La castidad es aprender a amar sin usar a las personas.
Puede sonar fuerte, pero vale la pena preguntarse: ¿cuántas relaciones hoy están basadas en el amor verdadero y cuántas están basadas solamente en la atracción física o en la búsqueda de placer?
La Iglesia enseña que el sexo no es algo malo. Todo lo contrario. Es un regalo de Dios. El problema aparece cuando se separa el sexo del amor comprometido y del matrimonio.
Entonces, ¿qué permite y qué no permite la castidad?
Hablemos claro.
Según la enseñanza católica, una persona que vive la castidad evita tener relaciones sexuales antes del matrimonio. Esto incluye cualquier actividad sexual cuyo propósito sea obtener placer sexual fuera de la unión matrimonial.
¿Por qué?
Porque el acto sexual tiene un significado profundo: expresa una entrega total entre un hombre y una mujer que han prometido amarse para siempre en el matrimonio.
Cuando existe sexo sin ese compromiso permanente, el cuerpo está diciendo algo que la realidad todavía no ha confirmado.
Es como firmar un contrato con el cuerpo que todavía no se ha firmado con la vida.
¿Y qué pasa en el noviazgo?
El noviazgo tiene como objetivo conocer a la otra persona y discernir si existe una vocación al matrimonio.
Por eso, la pregunta no debería ser: "¿Hasta dónde puedo llegar sin pecar?", sino "¿Cómo puedo amar a esta persona sin usarla?".
Muchos noviazgos comienzan bien, pero terminan centrándose únicamente en la atracción física. Poco a poco las conversaciones profundas desaparecen, la relación gira alrededor de besos, caricias y deseos, y se pierde de vista el verdadero propósito de la relación.
La castidad ayuda a que el amor crezca primero en el corazón, en la amistad, en el respeto y en el compromiso.
La lucha que todos conocen
Seamos sinceros: vivir la castidad no es fácil.
Existen deseos, emociones, atracción física, presión social y una cultura que constantemente repite que es imposible esperar.
Sin embargo, la verdadera pregunta es otra:
¿Vale la pena sacrificar los principios por unos momentos de placer?

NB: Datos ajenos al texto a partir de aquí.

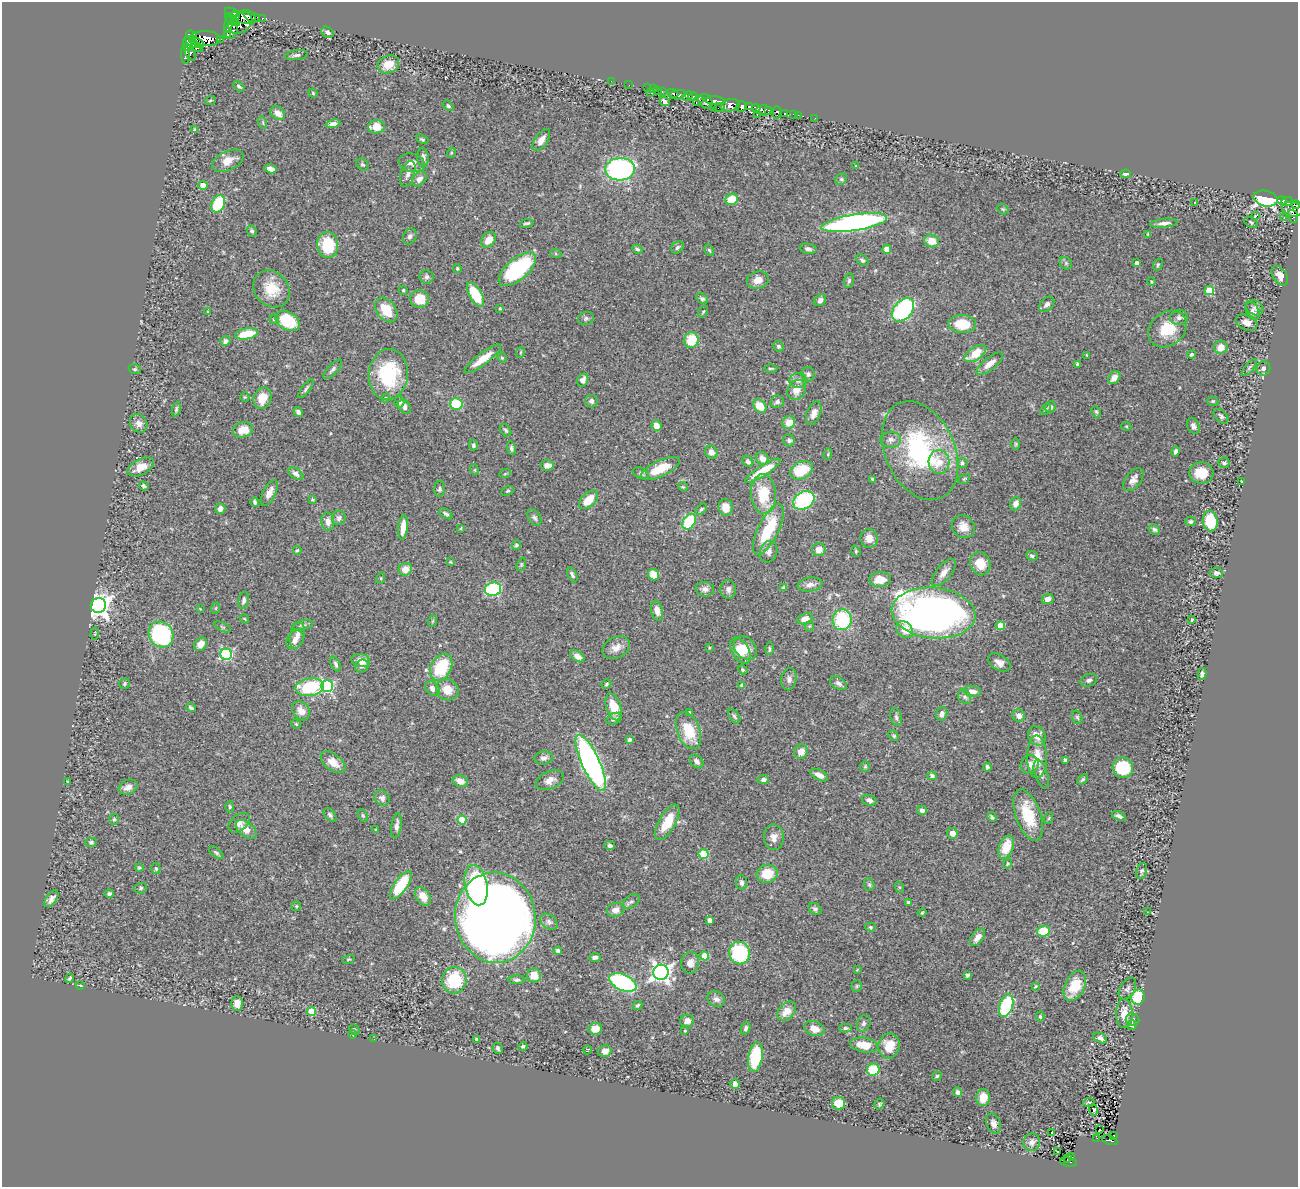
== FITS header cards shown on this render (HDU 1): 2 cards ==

La castidad no consiste en fingir que no existen deseos. Consiste en aprender a dominarlos para que ellos no nos dominen a nosotros.
Una persona madura no es la que hace todo lo que siente. Es la que puede decidir qué hacer con lo que siente.
La castidad no es para los débiles
Muchos creen que vivir la castidad es una señal de debilidad o miedo. La realidad es exactamente la contraria.
Se necesita mucho más carácter para esperar que para ceder.
Se necesita más fortaleza para respetar límites que para romperlos.
Se necesita más amor para buscar el bien de la otra persona que para buscar únicamente la satisfacción propia.
Por eso la castidad no es una renuncia al amor. Es una preparación para amar mejor.
Cuando una persona aprende a controlar sus deseos, está construyendo la capacidad de ser fiel, de respetar, de sacrificarse y de amar de manera auténtica. Y esas son precisamente las cualidades que sostienen un matrimonio feliz y una vida plena.